Vice President Vance has already signaled the administration's view of who bears responsibility for instability in the region. He warned Iran directly not to let Lebanon derail the ceasefire, a message that applies with equal force to Hezbollah's latest maneuver.
Kassem's demand is revealing in its own right. He says Hezbollah is ready to cooperate on Lebanon's five demands, withdrawal, troop deployment, prisoner release, civilian return, and an end to hostilities. But he insists the group's weapons are off the table and that Lebanon must not negotiate face-to-face with Israel. That is not cooperation. It is a veto dressed up as a concession.

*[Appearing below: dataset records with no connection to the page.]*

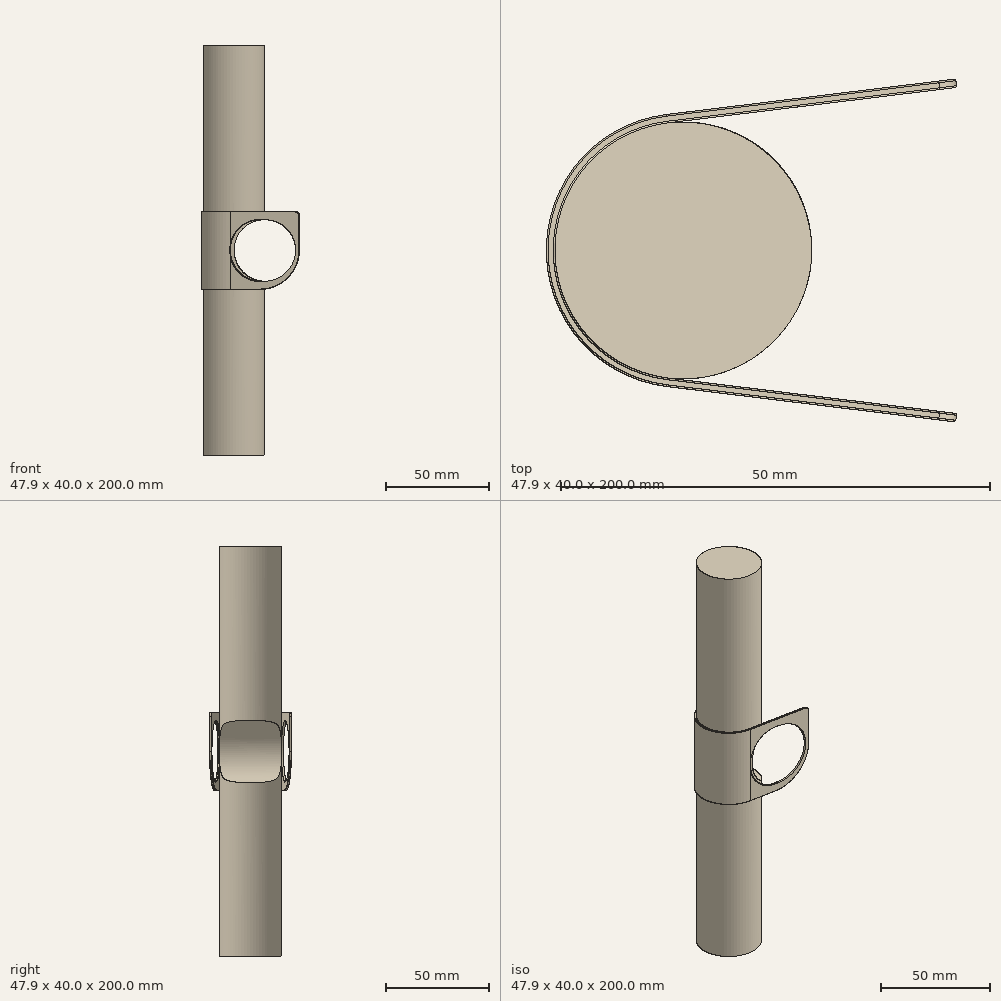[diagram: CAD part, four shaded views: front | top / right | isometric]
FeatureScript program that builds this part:
annotation { "Feature Type Name" : "Feature", "Feature Type Description" : "" }
export const myFeature = defineFeature(function(context is Context, id is Id, definition is map)
    precondition{}
    {
        {
            var Q0;
            Q0=qCreatedBy(makeId("Top.planeOp"),FACE);
            var sketch = newSketch(context, id + "F0", { "sketchPlane" : qUnion([Q0])});
            skArc(sketch, "E0", {"start": v(-21.83, 14.89) * mm, "mid": v(-35, 0) * mm, "end": v(-21.83, -14.89) * mm});
            skLineSegment(sketch, "E1", {"start": v(-21.83, 14.89) * mm, "end": v(11.92, 19.03) * mm});
            skLineSegment(sketch, "E2.MirrorCS", {"start": v(-21.83, -14.89) * mm, "end": v(11.92, -19.03) * mm});
            skLineSegment(sketch, "E3.0", {"start": v(-21.95, 15.88) * mm, "end": v(11.8, 20.02) * mm});
            skArc(sketch, "E3.1", {"start": v(-21.95, 15.88) * mm, "mid": v(-36, 0) * mm, "end": v(-21.95, -15.88) * mm});
            skLineSegment(sketch, "E3.2", {"start": v(-21.95, -15.88) * mm, "end": v(11.8, -20.02) * mm});
            skLineSegment(sketch, "E4", {"start": v(11.92, -19.03) * mm, "end": v(11.8, -20.02) * mm});
            skLineSegment(sketch, "E5", {"start": v(11.92, 19.03) * mm, "end": v(11.8, 20.02) * mm});
            skSolve(sketch);
        }
        {
            var Q0;
            Q0 = qSketchRegion(id + "F0", true);
            extrude(context, id + "F1", {"entities" : qUnion([Q0]), "endBound" : BoundingType.SYMMETRIC, "depth" : 38 * mm});
        }
        {
            var Q0;
            Q0=makeQuery(id+"F1.opExtrude","CAP_EDGE",EDGE,{"disambiguationData":[OSD([sQuery(id+"F0.wireOp",EDGE,"E5")])],"isStart":true});
            var Q1;
            Q1=makeQuery(id+"F1.opExtrude","CAP_EDGE",EDGE,{"disambiguationData":[OSD([sQuery(id+"F0.wireOp",EDGE,"E4")])],"isStart":true});
            fillet(context, id + "F2", {"entities" : qUnion([Q0, Q1]), "radius" : 19 * mm, "tangentPropagation" : true, "allowEdgeOverflow" : false});
        }
        {
            var Q0;
            Q0=makeQuery(id+"F1.opExtrude","CAP_EDGE",EDGE,{"disambiguationData":[OSD([sQuery(id+"F0.wireOp",EDGE,"E4")])],"isStart":false});
            var Q1;
            Q1=makeQuery(id+"F1.opExtrude","CAP_EDGE",EDGE,{"disambiguationData":[OSD([sQuery(id+"F0.wireOp",EDGE,"E5")])],"isStart":false});
            fillet(context, id + "F3", {"entities" : qUnion([Q0, Q1]), "radius" : 2 * mm, "tangentPropagation" : true, "allowEdgeOverflow" : false});
        }
        {
            var Q0;
            Q0=makeQuery(id+"F1.opExtrude","SWEPT_EDGE",EDGE,{"disambiguationData":[OSD([sQuery(id+"F0.wireOp",EDGE,"E3.2"),sQuery(id+"F0.wireOp",EDGE,"E4")])]});
            var Q1;
            Q1=makeQuery(id+"F3.opFillet","BLEND_EDGE",EDGE,{"blendedFrom":[makeQuery(id+"F1.opExtrude","CAP_EDGE",EDGE,{"disambiguationData":[OSD([sQuery(id+"F0.wireOp",EDGE,"E4")])],"isStart":false}),makeQuery(id+"F1.opExtrude","SWEPT_FACE",FACE,{"disambiguationData":[OSD([sQuery(id+"F0.wireOp",EDGE,"E2.MirrorCS")])]})],"blendedInto":[makeQuery(id+"F1.opExtrude","SWEPT_FACE",FACE,{"disambiguationData":[OSD([sQuery(id+"F0.wireOp",EDGE,"E2.MirrorCS")])]})]});
            fillet(context, id + "F4", {"entities" : qUnion([Q0, Q1]), "radius" : .2 * mm, "tangentPropagation" : true, "allowEdgeOverflow" : false});
        }
        {
            var Q0;
            Q0=makeQuery(id+"F1.opExtrude","SWEPT_FACE",FACE,{"disambiguationData":[OSD([sQuery(id+"F0.wireOp",EDGE,"E3.2")])]});
            var sketch = newSketch(context, id + "F5", { "sketchPlane" : qUnion([Q0])});
            skCircle(sketch, "E6", {"center": v(-4.85, 0) * mm, "radius": 15 * mm});
            skSolve(sketch);
        }
        {
            var Q0;
            Q0 = qSketchRegion(id + "F5", true);
            extrude(context, id + "F6", {"entities" : qUnion([Q0]), "operationType" : NewBodyOperationType.REMOVE, "oppositeDirection" : true, "depth" : 1 * mm});
        }
        {
            var Q0;
            Q0=makeQuery(id+"F6.boolean.opBoolean","COPY",FACE,{"derivedFrom":makeQuery(id+"F6.opExtrude","SWEPT_FACE",FACE,{"disambiguationData":[OSD([sQuery(id+"F5.wireOp",EDGE,"E6")])]})});
            var Q1;
            Q1=makeQuery(id+"FIFMAnxj8Y7ZVyH_1.1.F6.boolean.opBoolean","COPY",FACE,{"derivedFrom":makeQuery(id+"FIFMAnxj8Y7ZVyH_1.1.F6.opExtrude","SWEPT_FACE",FACE,{"disambiguationData":[OSD([sQuery(id+"F5.wireOp",EDGE,"E6")])]})});
            fillet(context, id + "F7", {"entities" : qUnion([Q0, Q1]), "radius" : .2 * mm, "tangentPropagation" : true, "allowEdgeOverflow" : false});
        }
        {
            var Q0;
            Q0=qCreatedBy(makeId("Top.planeOp"),FACE);
            var sketch = newSketch(context, id + "F8", { "sketchPlane" : qUnion([Q0])});
            skCircle(sketch, "E7", {"center": v(-20, 0) * mm, "radius": 15 * mm});
            skSolve(sketch);
        }
        {
            var Q0;
            Q0 = qSketchRegion(id + "F8", true);
            extrude(context, id + "F9", {"entities" : qUnion([Q0]), "endBound" : BoundingType.SYMMETRIC, "depth" : 200 * mm});
        }
        {
            var Q0;
            Q0=qCreatedBy(makeId("Front.planeOp"),FACE);
            var sketch = newSketch(context, id + "F10", { "sketchPlane" : qUnion([Q0])});
            skCircle(sketch, "E8", {"center": v(-5, 0) * mm, "radius": 15 * mm});
            skSolve(sketch);
        }
        {
            var Q0;
            Q0 = qSketchRegion(id + "F10", true);
            extrude(context, id + "F11", {"entities" : qUnion([Q0]), "operationType" : NewBodyOperationType.REMOVE, "endBound" : BoundingType.SYMMETRIC, "oppositeDirection" : true, "depth" : 40 * mm});
        }
    });
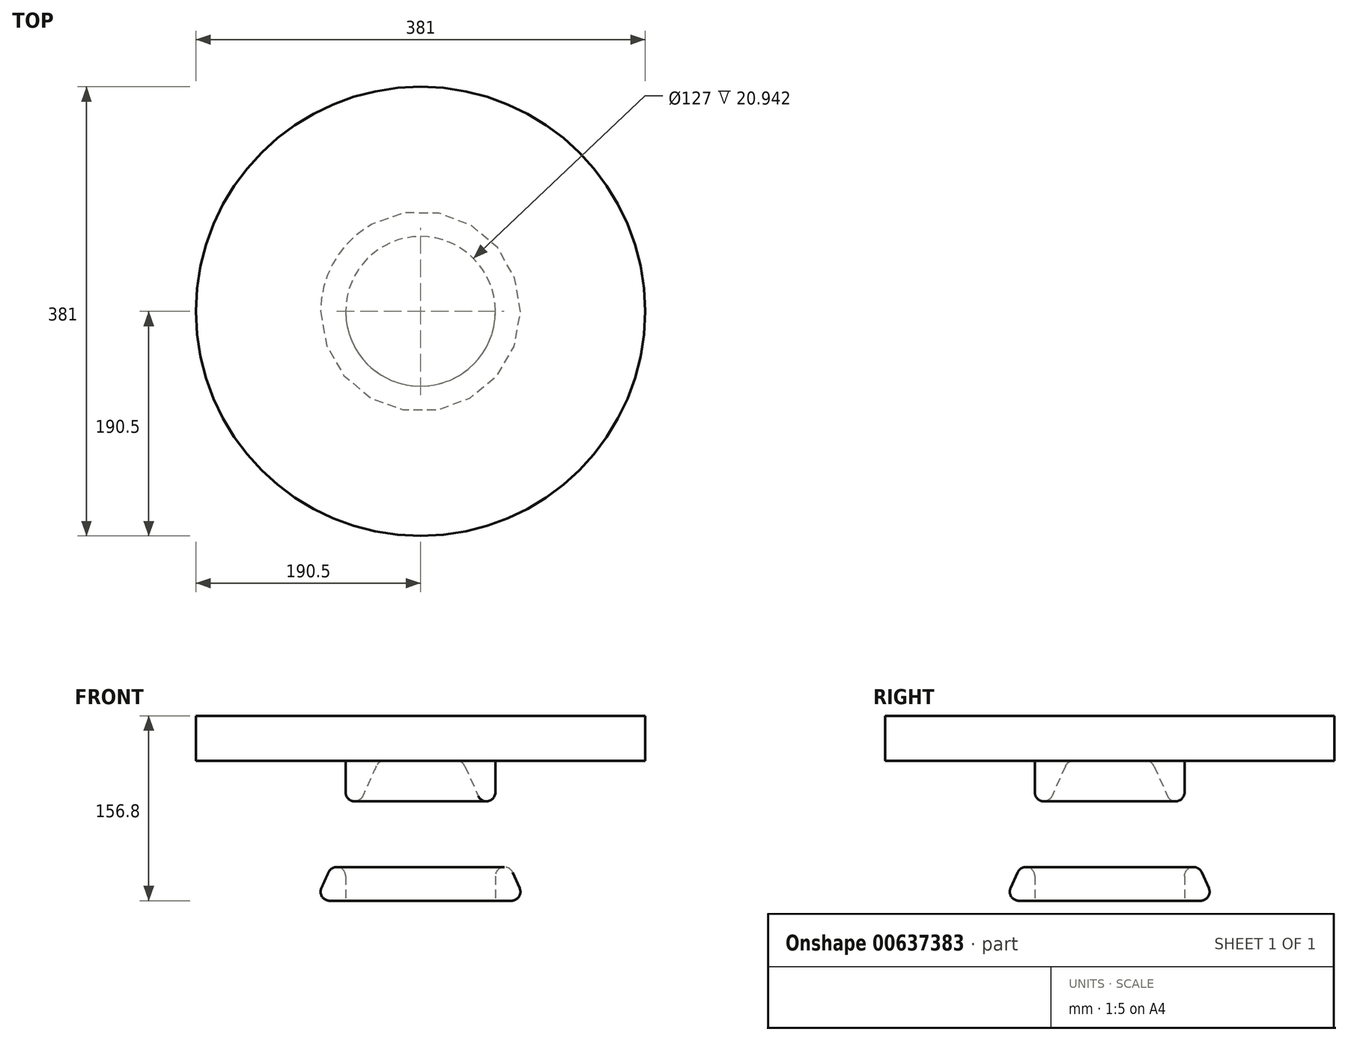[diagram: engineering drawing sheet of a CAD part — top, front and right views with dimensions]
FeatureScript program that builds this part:
annotation { "Feature Type Name" : "Feature", "Feature Type Description" : "" }
export const myFeature = defineFeature(function(context is Context, id is Id, definition is map)
    precondition{}
    {
        {
            var Q0;
            Q0=qCreatedBy(makeId("Right.planeOp"),FACE);
            var sketch = newSketch(context, id + "F0", { "sketchPlane" : qUnion([Q0])});
            skLineSegment(sketch, "E0", {"start": v(0, 0) * mm, "end": v(190.5, 0) * mm});
            skLineSegment(sketch, "E1", {"start": v(190.5, 0) * mm, "end": v(190.5, 38.1) * mm});
            skLineSegment(sketch, "E2", {"start": v(190.5, 38.1) * mm, "end": v(0, 38.1) * mm});
            skLineSegment(sketch, "E3", {"start": v(0, 38.1) * mm, "end": v(0, 0) * mm});
            skLineSegment(sketch, "E4", {"start": v(0, 38.1) * mm, "end": v(63.5, 38.1) * mm});
            skLineSegment(sketch, "E5", {"start": v(63.5, -118.7) * mm, "end": v(63.5, 38.1) * mm});
            skLineSegment(sketch, "E6", {"start": v(0, 0) * mm, "end": v(0, 8.3) * mm});
            skLineSegment(sketch, "E7", {"start": v(0, 8.3) * mm, "end": v(31.75, 8.3) * mm});
            skLineSegment(sketch, "E8", {"start": v(63.5, -118.7) * mm, "end": v(88.9, -118.7) * mm});
            skLineSegment(sketch, "E9", {"start": v(31.75, 8.3) * mm, "end": v(88.9, -118.7) * mm});
            skSolve(sketch);
        }
        {
            var Q0;
            Q0 = qSketchRegion(id + "F0", true);
            var Q1;
            Q1=sQuery(id+"F0.wireOp",EDGE,"E6");
            revolve(context, id + "F1", {"entities" : qUnion([Q0]), "axis" : qUnion([Q1]), "revolveType" : RevolveType.FULL});
        }
        {
            var Q0;
            Q0=makeQuery(id+"F1.opRevolve","SWEPT_EDGE",EDGE,{"disambiguationData":[OSD([sQuery(id+"F0.wireOp",EDGE,"E8"),sQuery(id+"F0.wireOp",EDGE,"E9")])]});
            var Q1;
            Q1=makeQuery(id+"F1.opRevolve","SWEPT_EDGE",EDGE,{"disambiguationData":[OSD([sQuery(id+"F0.wireOp",EDGE,"E7"),sQuery(id+"F0.wireOp",EDGE,"E9")])]});
            fillet(context, id + "F2", {"entities" : qUnion([Q0, Q1]), "radius" : 7.62 * mm, "tangentPropagation" : true, "allowEdgeOverflow" : false});
        }
    });
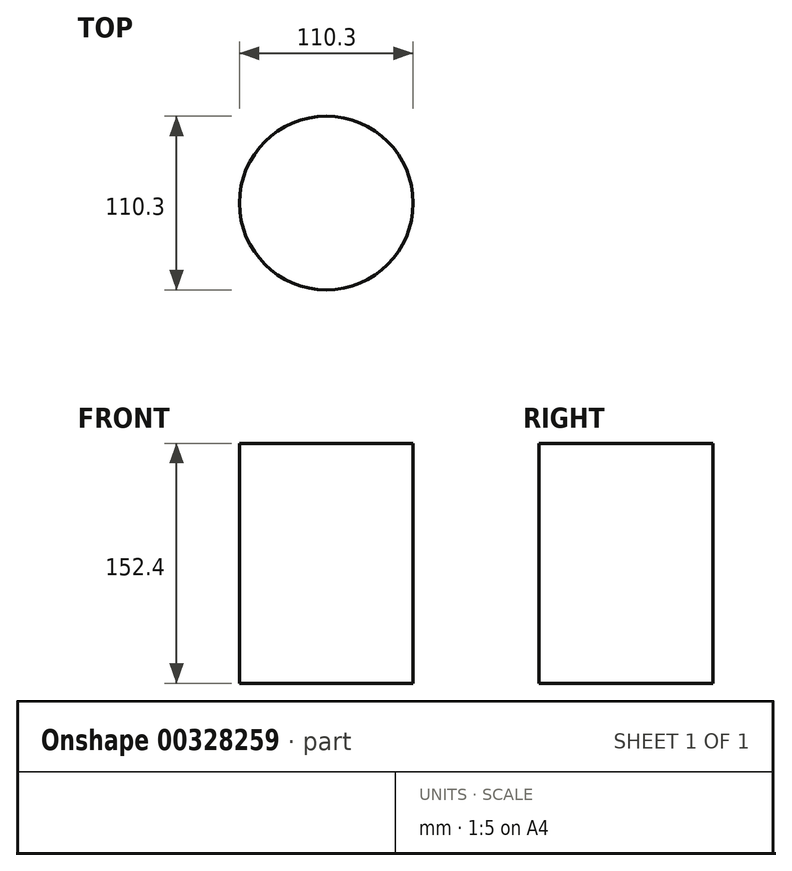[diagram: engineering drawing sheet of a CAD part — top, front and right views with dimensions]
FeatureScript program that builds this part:
annotation { "Feature Type Name" : "Feature", "Feature Type Description" : "" }
export const myFeature = defineFeature(function(context is Context, id is Id, definition is map)
    precondition{}
    {
        {
            var Q0;
            Q0=qCreatedBy(makeId("Top.planeOp"),FACE);
            var sketch = newSketch(context, id + "F0", { "sketchPlane" : qUnion([Q0])});
            skCircle(sketch, "E0", {"center": v(0, 0) * mm, "radius": 55.15 * mm});
            skSolve(sketch);
        }
        {
            var Q0;
            Q0=makeQuery(id+"F0.imprint","IMPRINT",FACE,{"disambiguationData":[TD([[makeQuery(id+"F0.imprint","IMPRINT",EDGE,{"derivedFrom":sQuery(id+"F0.wireOp",EDGE,"E0")}),1.0]])]});
            extrude(context, id + "F1", {"entities" : qUnion([Q0]), "depth" : 152.4 * mm});
        }
    });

Lebanon's elected leaders say disarmament is the law. Hezbollah's leader says it is none of Israel's business. The United States is offering a framework. And on Thursday, someone in Beirut will have to decide whether the Lebanese government speaks for Lebanon, or whether Hezbollah does.
A sovereign nation that lets an armed faction dictate whether it can sit at a negotiating table is not really sovereign at all.